Shrill country-blues harmonica, a languorous shuffle-groove and raw emotional, half-mumbled vocals—there are those who accuse Jimmy Reed of being a one-trick pony. When that one trick still makes the hairs on your arms stand up well over forty years later, however, it’s no wonder the Rock and Roll Hall of Fame honored the Delta bluesman by naming his recordings “Bright Lights Big City” and “Big Boss Man” as two of the 500 songs that laid the foundations of rock ‘n’ roll. As Neil Young eloquently described the singer, “Jimmy Reed proved that it doesn’t matter what you play, it’s the feeling. ‘Cause he played the same thing almost every fuckin’ song ...”.   


Possibly that’s what made the Mississippi sharecropper’s son so popular with crossover audiences and a thorn in the side of “serious” blues purists: his instantly recognizable, simple approach and easy accessibility. Here was a musician who lacked the gutsy, vocal delivery of Howlin’ Wolf (in fact there were times when Reed, a chronic alcoholic, relied upon his wife and longtime backing singer Mary “Mama” Reed to whisper the lyrics to songs he’d composed but forgotten) and the dexterous guitar playing of Muddy Waters, yet scored more R&B chart toppers than either legendary bluesmen.
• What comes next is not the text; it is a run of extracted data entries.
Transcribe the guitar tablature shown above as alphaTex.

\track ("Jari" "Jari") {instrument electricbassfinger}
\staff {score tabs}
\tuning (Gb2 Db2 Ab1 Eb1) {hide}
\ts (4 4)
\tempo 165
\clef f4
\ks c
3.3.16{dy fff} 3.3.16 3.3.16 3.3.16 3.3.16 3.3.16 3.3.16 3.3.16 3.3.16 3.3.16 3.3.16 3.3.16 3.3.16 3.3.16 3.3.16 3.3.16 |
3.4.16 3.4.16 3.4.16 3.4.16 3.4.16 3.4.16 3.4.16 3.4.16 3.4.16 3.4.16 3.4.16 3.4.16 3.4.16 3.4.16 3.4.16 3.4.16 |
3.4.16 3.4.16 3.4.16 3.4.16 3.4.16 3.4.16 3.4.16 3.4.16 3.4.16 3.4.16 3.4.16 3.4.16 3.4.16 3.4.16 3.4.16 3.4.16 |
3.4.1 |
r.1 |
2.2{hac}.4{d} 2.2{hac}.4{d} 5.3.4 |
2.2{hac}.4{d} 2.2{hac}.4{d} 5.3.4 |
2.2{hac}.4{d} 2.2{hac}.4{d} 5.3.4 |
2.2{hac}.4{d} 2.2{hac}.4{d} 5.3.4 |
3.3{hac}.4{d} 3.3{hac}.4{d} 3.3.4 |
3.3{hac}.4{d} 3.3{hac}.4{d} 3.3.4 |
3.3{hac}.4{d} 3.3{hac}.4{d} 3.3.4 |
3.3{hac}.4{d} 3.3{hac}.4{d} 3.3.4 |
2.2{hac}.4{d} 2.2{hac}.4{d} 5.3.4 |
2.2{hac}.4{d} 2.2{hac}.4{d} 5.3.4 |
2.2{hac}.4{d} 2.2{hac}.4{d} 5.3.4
Between 1955 and 1961, after Chess Records, the R&B label of choice at the time, had already decided to pass on the artist, Reed had an astonishing 13 Top 20 R&B hits for the then fledgling Vee-Jay Records, 11 of which made it onto the Billboard Hot 100 pop charts.         


Initially released as a double album by Vee-Jay in 1961 to capitalize on this success, Jimmy Reed at Carnegie Hall is an outstanding 23-song compilation of all the hits and then some (though neither live as the title suggests nor recorded anywhere near Carnegie Hall).  In fact, the first 12 numbers were actually “recreated” stereo tracks laid down at Bell Sound in Manhattan, purportedly taken from a set list Reed used when headlining the Blues at Carnegie Hall festival the previous May, while the remaining cuts constitute a “Best of” collection taken from earlier mono recordings and given the stereo treatment. Whatever marketing ploys were initiated, however, make no difference to the excellent quality of the music and its subsequent importance as a touchstone recording for scores of artists including British bands like the Rolling Stones and the Pretty Things, not to mention a diversity of homegrown talent such as the “King of Rock ‘n’ Roll”, Elvis Presley, and the “Queen of Soul”, Aretha Franklin.


Leading off with one of the above-mentioned building blocks of rock ‘n’ roll, “Bright Lights Big City”, Reed’s reigned-in electrified backporch blues, backed by regular rhythm guitarist Eddie Taylor, a boyhood friend and longtime musical collaborator who taught Reed his first guitar licks, shimmers with Delta heat, while “Mama” Reed stands in the shadow of his guitar backing up her man. 


Elsewhere, the prolific and influential Chicago bluesman Willie Dixon provides throbbing, rock-steady, slap bass on “I’m a Love You” and the outstanding “Big Boss Man”, while the soon-to-be legendary blues guitarist Albert King plays drums, keeping the beat on both “You Don’t Have to Go” and “Boogie in the Dark”. Then, as Reed’s caterwauling harmonica and high-pitched drawl introduces the listener to one classic up-tempo blues tune after another, you slowly come to realize Muddy Waters was right all along: “The Blues Had a Baby and They Named It Rock and Roll”. And if this collection proves anything, it’s that Reed was one of the few visionaries to make it happen.